▶ **Your objective**: In the kernel subshells walkthrough, which menu item opens a new console connected to a new subshell of the same kernel?
#### Document segment
Here is an example screencast of JupytyerLab, this uses kernel subshells but dependent kernels looks the same except for slightly different output for the new %subshell magic command:

subshell.webm

Walkthrough

1. Starts with a notebook in a console as usual.
2. Set some variable a.
3. Run the %subshell magic command to show various information about this parent subshell.
4. Right click and select the new item in the menu "New Sub-Console for Notebook". This opens a new console connected to a new subshell of the same kernel.
5. Check that a in the child subshell has the same value as in the parent subshell.
6. Run %subshell. Note the subshell id is a UUID rather than None, the PID is the same (so the same process), the thread id is different. The number of subshells is 2 now.
7. Rerun %subshell in the parent subshell and note this shows 2 subshells.
8. Run the loop in the parent subshell which takes 10 seconds to run and updates the variable b once a second.
9. Whilst this is running in the parent subshell, the child subshell can read the value of b without having to wait for the cell in the parent subshell to complete.
########
#### Supplied entries
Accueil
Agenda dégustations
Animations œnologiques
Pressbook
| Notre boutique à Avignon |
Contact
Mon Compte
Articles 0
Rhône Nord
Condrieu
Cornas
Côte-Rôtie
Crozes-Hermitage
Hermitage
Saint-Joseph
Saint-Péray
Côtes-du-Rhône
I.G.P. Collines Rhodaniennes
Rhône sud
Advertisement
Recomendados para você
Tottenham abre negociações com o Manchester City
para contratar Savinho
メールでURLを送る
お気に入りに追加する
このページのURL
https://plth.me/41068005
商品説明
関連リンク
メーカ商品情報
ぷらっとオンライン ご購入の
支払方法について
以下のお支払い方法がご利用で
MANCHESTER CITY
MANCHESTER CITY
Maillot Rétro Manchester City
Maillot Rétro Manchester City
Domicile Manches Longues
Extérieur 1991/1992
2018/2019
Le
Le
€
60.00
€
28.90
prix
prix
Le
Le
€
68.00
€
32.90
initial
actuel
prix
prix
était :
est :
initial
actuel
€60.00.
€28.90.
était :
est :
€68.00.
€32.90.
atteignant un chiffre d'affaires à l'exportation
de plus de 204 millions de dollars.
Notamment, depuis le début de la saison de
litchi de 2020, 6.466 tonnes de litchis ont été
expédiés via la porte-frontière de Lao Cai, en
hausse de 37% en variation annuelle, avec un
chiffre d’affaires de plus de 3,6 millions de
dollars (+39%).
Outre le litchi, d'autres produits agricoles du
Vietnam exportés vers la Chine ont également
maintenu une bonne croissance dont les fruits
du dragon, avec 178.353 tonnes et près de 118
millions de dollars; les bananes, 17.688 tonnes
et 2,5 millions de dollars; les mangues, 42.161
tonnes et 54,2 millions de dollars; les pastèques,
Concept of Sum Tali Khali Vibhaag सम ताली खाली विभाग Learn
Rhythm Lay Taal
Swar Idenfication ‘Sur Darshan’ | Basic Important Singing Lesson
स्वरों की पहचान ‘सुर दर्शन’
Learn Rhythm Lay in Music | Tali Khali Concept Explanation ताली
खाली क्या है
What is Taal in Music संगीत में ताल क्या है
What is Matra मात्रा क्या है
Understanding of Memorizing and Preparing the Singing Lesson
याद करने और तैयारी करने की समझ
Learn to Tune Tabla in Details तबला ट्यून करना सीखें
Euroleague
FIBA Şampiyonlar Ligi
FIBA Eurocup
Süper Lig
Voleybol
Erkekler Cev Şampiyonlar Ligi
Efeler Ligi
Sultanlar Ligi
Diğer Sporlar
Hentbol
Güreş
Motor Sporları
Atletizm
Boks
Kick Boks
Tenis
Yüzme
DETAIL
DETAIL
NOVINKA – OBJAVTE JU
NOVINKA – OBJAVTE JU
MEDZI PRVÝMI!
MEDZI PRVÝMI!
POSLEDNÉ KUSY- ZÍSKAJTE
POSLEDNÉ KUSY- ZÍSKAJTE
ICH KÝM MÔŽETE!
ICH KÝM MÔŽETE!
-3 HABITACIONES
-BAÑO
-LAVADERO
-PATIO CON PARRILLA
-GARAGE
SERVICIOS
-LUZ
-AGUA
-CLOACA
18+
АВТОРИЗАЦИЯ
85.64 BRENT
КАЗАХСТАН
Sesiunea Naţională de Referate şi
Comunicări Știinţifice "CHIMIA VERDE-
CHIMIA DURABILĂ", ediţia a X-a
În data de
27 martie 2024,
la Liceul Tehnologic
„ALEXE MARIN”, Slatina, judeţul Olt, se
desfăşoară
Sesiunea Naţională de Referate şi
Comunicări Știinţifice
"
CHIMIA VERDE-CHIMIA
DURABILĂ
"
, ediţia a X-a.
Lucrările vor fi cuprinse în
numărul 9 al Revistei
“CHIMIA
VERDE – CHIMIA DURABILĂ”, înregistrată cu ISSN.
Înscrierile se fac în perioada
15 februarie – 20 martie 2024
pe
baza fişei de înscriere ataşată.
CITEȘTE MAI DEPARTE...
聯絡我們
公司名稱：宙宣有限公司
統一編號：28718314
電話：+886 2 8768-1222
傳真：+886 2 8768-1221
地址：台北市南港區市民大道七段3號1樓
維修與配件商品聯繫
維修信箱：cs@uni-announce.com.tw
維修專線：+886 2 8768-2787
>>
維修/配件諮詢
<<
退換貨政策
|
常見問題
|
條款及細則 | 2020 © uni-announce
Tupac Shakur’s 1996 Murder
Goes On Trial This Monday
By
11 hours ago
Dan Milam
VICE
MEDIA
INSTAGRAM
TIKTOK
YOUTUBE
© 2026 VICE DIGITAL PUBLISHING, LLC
########
▶ **Answer to the problem**: "New Sub-Console for Notebook"